Wolfram Research Releases Neural Net Repository
Wolfram Research, the legendary makers of Mathematica, Wolfram Alpha and the Wolfram Language, officially launched at its European Wolfram Technology Conference the Wolfram Neural Net Repository.
Providing immediate access to neural networks for AI and machine learning applications, the repository further builds a layer of computational intelligence upon the Wolfram tech stack. These models are suitable for immediate evaluation, training, visualization, and transfer learning, for both experts and those new to applying AI to their work.
"A huge amount of work has gone into training or converting around 70 neural net models that now live in the repository, and can be accessed programmatically in the Wolfram Language via NetModel," said Wolfram Research.
Neural nets (NNs) are at the core of Deep Learning. They are inspired by trying to mimic how neurons in human brains operate -- by connecting with other neurons and processing input in a networked way. Deep learning is used to describe algorithms with many layers of neurons.
Building on the Wolfram Language Neural Net Framework introduced in 2014 with Version 10 of the Wolfram Language, the repository provides a uniform system for storing and deploying neural network models in an immediately computable form. The repository is built to be a global resource for neural net models, including those from the latest research papers, as well as ones trained or created at Wolfram Research.
So the Wolfram team has actually has invested much effort in converting publicly available models from other neural net frameworks, such as Caffe, Torch, MXNet, and TensorFlow, into the Wolfram Neural Net format. In addition, they have trained a number of NNs themselves.
"Machine learning is a field in hypergrowth right now-with interesting new results being published every week. Our goal with the Wolfram Neural Net Repository is to let people immediately integrate the latest research neural nets into their work," said Stephen Wolfram, founder and CEO of Wolfram Research. "Like everything we do with Wolfram Language, our goal is to make everything as smooth and automated as possible, so it's immediate to include a new neural net from the repository, with all encoding, decoding, etc. handled automatically."
The neural net models are accessible in the Wolfram Cloud and can be exported in the popular MXNet framework. These nets are suitable for a variety of applications including classification, feature extraction, image processing, language modeling, speech recognition, and regression. The growing number of models work with text, image and numerical inputs for quick prototyping of neural net solutions for multiparadigm data science applications.
The ease of access and use of the repository on desktop, cloud, or on a mobile device, brings flexibility to training and deploying AI solutions to a wide range of problems in business, research, data science, software development, and beyond, in labs, classrooms, or enterprise.
Wolfram sees the amount of automation as the single most tempting reason for someone to use Wolfram NNs compared to other alternatives. Wolfram's NNs handle variable length sequences. For example, users can
focus on building the net instead of something like esoteric details like converting and preprocessing the input data into the right form, tracking batch dimensions, applying sequence masking, and the like, which is a difficulty in other frameworks that is often foisted onto developers.
And since the nets are part of the Wolfram language, they are completely cross-platform.
Neural nets have generated a lot of interest recently: they form the basis for state-of-the-art solutions to a dizzying array of problems, from speech recognition to machine translation, from autonomous driving to playing Go. The Wolfram Language now has a neural net framework. This has made possible a whole new set of Wolfram Language functions, such as FindTextualAnswer, ImageIdentify, ImageRestyle and FacialFeatures.
However, training state-of-the art neural nets often requires huge datasets and significant computational resources that are inaccessible to most users. A repository of nets gives Wolfram Language users easy access to the latest net architectures and pre-trained nets, representing thousands of hours of computation time on powerful GPUs.

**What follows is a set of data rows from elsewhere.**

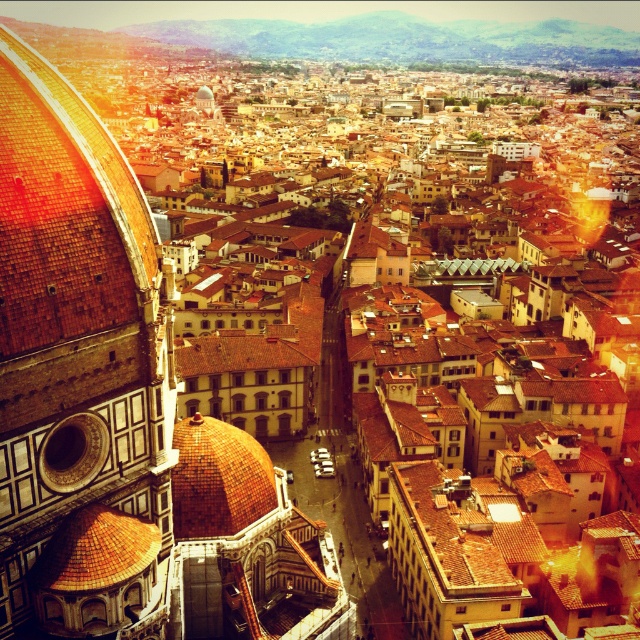
You are standing in the historic center of Florence, Italy, and you see the brown tiled dome at left and the golden mosaic dome at center. Which dome is positioned higher in the sky compared to the other?

The brown tiled dome at left is positioned higher in the sky than the golden mosaic dome at center because it is described as being above it.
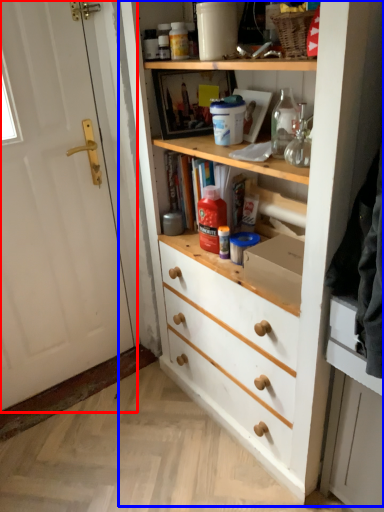
Question: Which point is further to the camera, door (highlighted by a red box) or cupboard (highlighted by a blue box)?

Choices:
 (A) door
 (B) cupboard

Answer: (A)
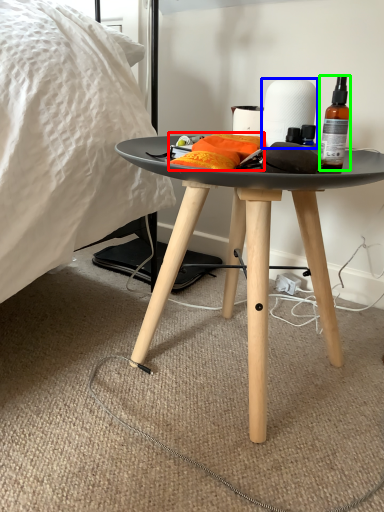
Question: Which object is the farthest from material (highlighted by a red box)? Choose among these: paper towel (highlighted by a blue box) or bottle (highlighted by a green box).

Choices:
 (A) paper towel
 (B) bottle

Answer: (B)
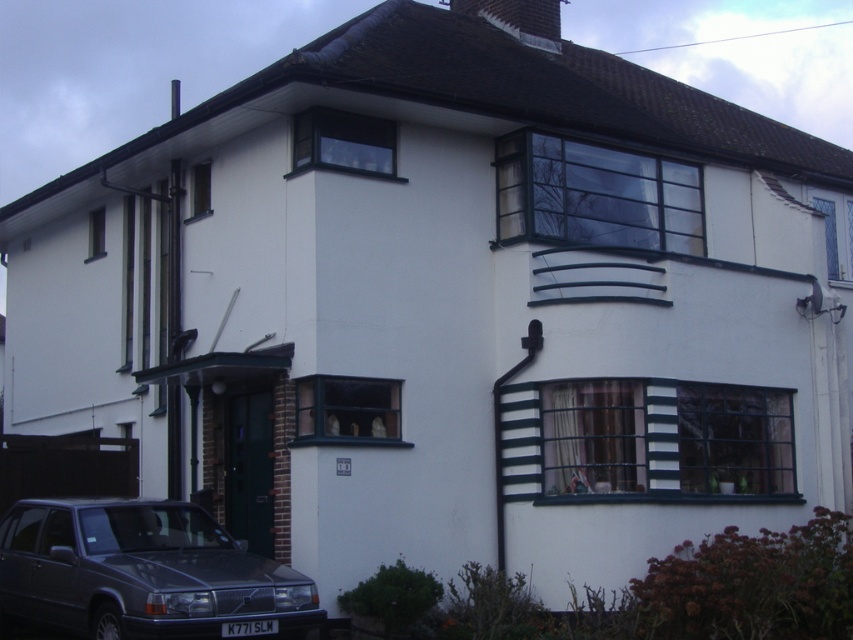
You are standing at the entrance of the house and want to park your car in the driveway. The driveway is located at the lower left corner of the house. According to the image, is the dark gray metallic car at lower left already occupying the driveway area?

The dark gray metallic car at lower left is located at point (143, 572), which is within the driveway area at the lower left corner of the house. Therefore, the driveway is already occupied by the dark gray metallic car at lower left.

You are a delivery person standing at the dark gray metallic car at lower left. You need to deliver a package to the house. The entrance is near the dark gray slate chimney at upper center. Can you walk directly to the entrance without going around any obstacles?

The distance between the dark gray metallic car at lower left and the dark gray slate chimney at upper center is 11.61 meters. Since there are no obstacles mentioned in the scene description, you can walk directly to the entrance near the dark gray slate chimney at upper center from the dark gray metallic car at lower left.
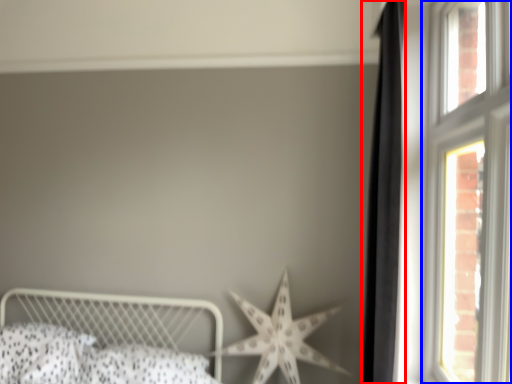
Question: Which object is further to the camera taking this photo, curtain (highlighted by a red box) or window (highlighted by a blue box)?

Choices:
 (A) curtain
 (B) window

Answer: (A)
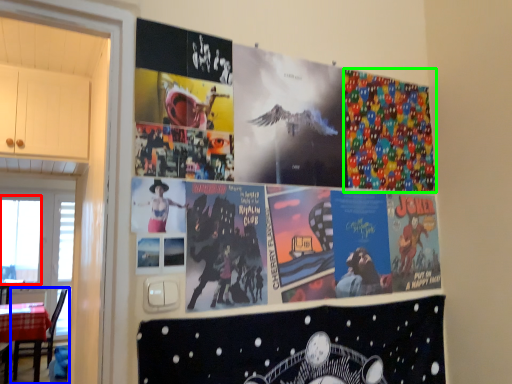
Question: Based on their relative distances, which object is farther from window screen (highlighted by a red box)? Choose from chair (highlighted by a blue box) and comic book (highlighted by a green box).

Choices:
 (A) chair
 (B) comic book

Answer: (B)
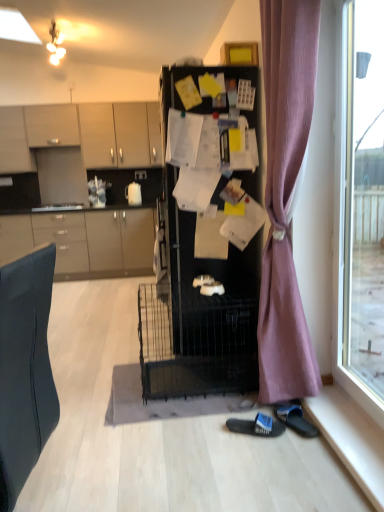
Question: In terms of size, does black rubber slipper at lower right, acting as the first footwear starting from the right, appear bigger or smaller than purple fabric curtain at right?

Choices:
 (A) big
 (B) small

Answer: (B)

Question: Is black rubber slipper at lower right, positioned as the second footwear in left-to-right order, wider or thinner than purple fabric curtain at right?

Choices:
 (A) thin
 (B) wide

Answer: (A)

Question: Estimate the real-world distances between objects in this image. Which object is closer to the purple fabric curtain at right?

Choices:
 (A) white glossy sink at left
 (B) white matte teapot at upper center
 (C) black matte refrigerator at center
 (D) black rubber slipper at lower right, acting as the first footwear starting from the right
 (E) matte gray cabinets at left, acting as the 1th cabinetry starting from the bottom

Answer: (C)

Question: Which object is the farthest from the white matte teapot at upper center?

Choices:
 (A) white glossy sink at left
 (B) purple fabric curtain at right
 (C) matte gray cabinets at left, positioned as the 4th cabinetry in top-to-bottom order
 (D) black rubber slipper at lower right, positioned as the second footwear in left-to-right order
 (E) matte beige cabinets at upper left, which appears as the 3th cabinetry when ordered from the bottom

Answer: (D)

A great thing about the deep learning community is that it's common for researchers to make their trained nets publicly available. These are often in the form of disparate scripts and data files using a multitude of neural net frameworks. A major goal of Wolfram's repository is to curate and publish these models into a standard, easy-to-use format soon after they are released. In addition, Wolfram is providing its own trained models for various tasks.
Although much of this functionality will eventually be packaged as official Wolfram Language functions, the repository provides early access to a large set of functionality that until now was entirely impossible to do in the Wolfram Language.
Pre-trained nets can be used as powerful FeatureExtractor functions throughout the Wolfram Language's other machine learning functionalities, such as Classify, Predict, FeatureSpacePlot, etc. This gives users fine-grained control over incorporating prior knowledge into their machine learning pipelines.
Access to carefully designed and trained modules unlocks a higher-level paradigm for using the Wolfram neural net framework. This paradigm frees users from the difficult and laborious task of building good net architectures from individual layers and allows them to transfer knowledge from nets trained on different domains to their own problems.
An important but indirect benefit of having a diverse and rich library of nets available in the Wolfram Neural Net Repository is to catalyze the development of the Wolfram neural net framework itself. In particular, the addition of models operating on audio and text has driven a diverse set of improvements to the framework; these include extensive support for so-called dynamic dimensions (variable-length tensors), five new audio NetEncoder types and NetStateObject for easy recurrent generation.